Intel Won’t Meet Goal of Finishing Construction on $20 Billion Ohio Chip Project in 2025
Intel (INTC) won’t be meeting its initial timeline for 2025 completion of its $20 billion chip-manufacturing project in Ohio.
The Wall Street Journal first reported Thursday that construction won’t be finished until late 2026, attributing the delay to a challenging chip industry and the slow rollout of U.S. government grant money to grow the domestic industry.
Intel spokesman William Moss told Investopedia Friday that typical construction timelines for semiconductor manufacturing facilities are between three and five years from groundbreaking, “depending on a range of factors. ” Intel broke ground on the Ohio project in September 2022.

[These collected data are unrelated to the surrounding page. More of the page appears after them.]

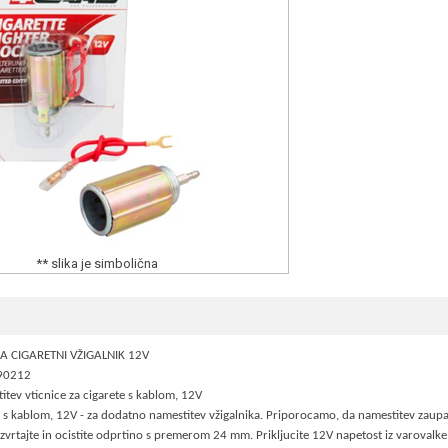
** slika je simbolična
A CIGARETNI VŽIGALNIK 12V
 90212
tev vticnice za cigarete s kablom, 12V
s kablom, 12V - za dodatno namestitev vžigalnika. Priporocamo, da namestitev zaupat
izvrtajte in ocistite odprtino s premerom 24 mm. Prikljucite 12V napetost iz varovalke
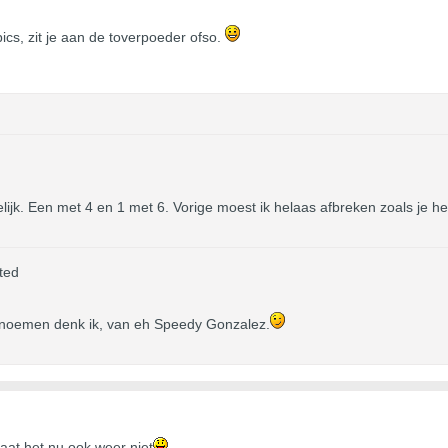
pics, zit je aan de toverpoeder ofso.
lijk. Een met 4 en 1 met 6. Vorige moest ik helaas afbreken zoals je h
ted
 noemen denk ik, van eh Speedy Gonzalez.
aat het nu ook weer niet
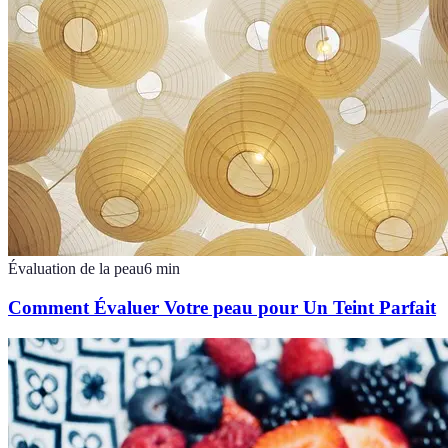
Évaluation de la peau
6
min
Comment Évaluer Votre peau pour Un Teint Parfait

“While we will not meet the aggressive 2025 production goal that we anticipated when we first announced the selection of Ohio in January, 2022, construction has been underway since breaking ground in late 2022 and we have not made any recent changes to our pace of construction or anticipated timelines,” Moss said Friday in an email.
Moss said the company currently has between 800 and 900 construction workers on the site and expects to have several thousand by the end of the year and ultimately create 7,000 construction jobs.
Intel shares were down 2% at $42.52 at around 1:00 p.m. ET Friday. They have fallen 11% this year.